(YOUR TASK):
Everything in the records below is to be reproduced exactly, apart from the images.

(DATASET ENTRIES):
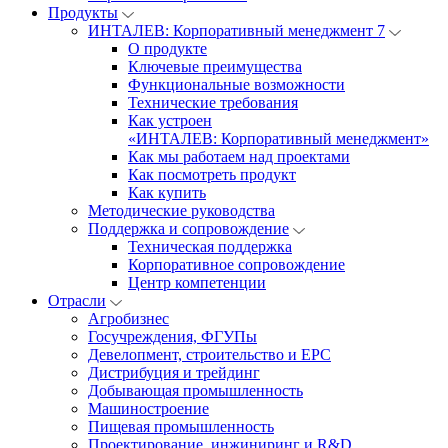
Продукты
ИНТАЛЕВ: Корпоративный менеджмент 7
О продукте
Ключевые преимущества
Функциональные возможности
Технические требования
Как устроен
«ИНТАЛЕВ: Корпоративный менеджмент»
Как мы работаем над проектами
Как посмотреть продукт
Как купить
Методические руководства
Поддержка и сопровождение
Техническая поддержка
Корпоративное сопровождение
Центр компетенции
Отрасли
Агробизнес
Госучреждения, ФГУПы
Девелопмент, строительство и EPC
Дистрибуция и трейдинг
Добывающая промышленность
Машиностроение
Пищевая промышленность
Проектирование, инжиниринг и R&D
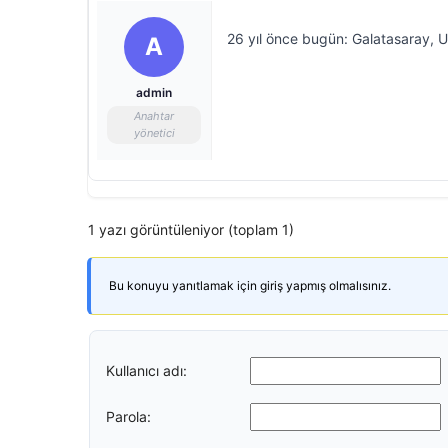
26 yıl önce bugün: Galatasaray, 
A
admin
Anahtar
yönetici
1 yazı görüntüleniyor (toplam 1)
Bu konuyu yanıtlamak için giriş yapmış olmalısınız.
Kullanıcı adı:
Parola:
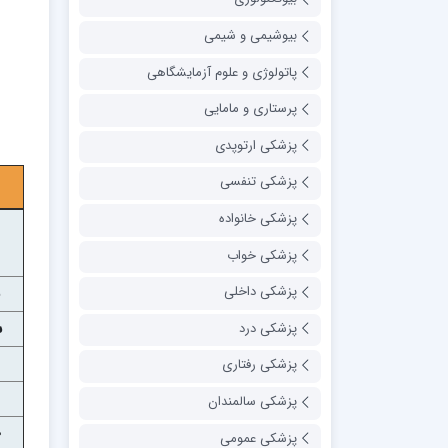
بیوشیمی و شیمی
پاتولوژی و علوم آزمایشگاهی
پرستاری و مامایی
پزشکی ارتوپدی
پزشکی تنفسی
پزشکی خانواده
پزشکی خواب
پزشکی داخلی
س
پزشکی درد
پزشکی رفتاری
پزشکی سالمندان
پزشکی عمومی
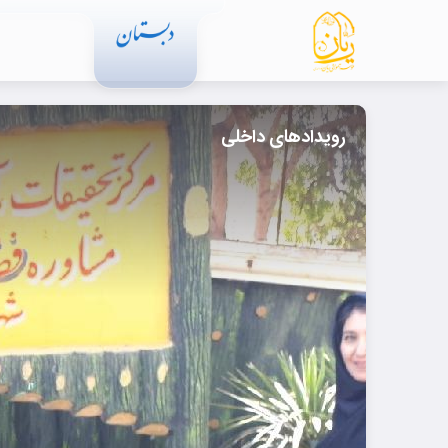
رویدادهای داخلی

(WRITTEN ANSWER):
Продукты
ИНТАЛЕВ: Корпоративный менеджмент 7
О продукте
Ключевые преимущества
Функциональные возможности
Технические требования
Как устроен
«ИНТАЛЕВ: Корпоративный менеджмент»
Как мы работаем над проектами
Как посмотреть продукт
Как купить
Методические руководства
Поддержка и сопровождение
Техническая поддержка
Корпоративное сопровождение
Центр компетенции
Отрасли
Агробизнес
Госучреждения, ФГУПы
Девелопмент, строительство и EPC
Дистрибуция и трейдинг
Добывающая промышленность
Машиностроение
Пищевая промышленность
Проектирование, инжиниринг и R&D
26 yıl önce bugün: Galatasaray, 
A
admin
Anahtar
yönetici
1 yazı görüntüleniyor (toplam 1)
Bu konuyu yanıtlamak için giriş yapmış olmalısınız.
Kullanıcı adı:
Parola:
بیوشیمی و شیمی
پاتولوژی و علوم آزمایشگاهی
پرستاری و مامایی
پزشکی ارتوپدی
پزشکی تنفسی
پزشکی خانواده
پزشکی خواب
پزشکی داخلی
س
پزشکی درد
پزشکی رفتاری
پزشکی سالمندان
پزشکی عمومی
رویدادهای داخلی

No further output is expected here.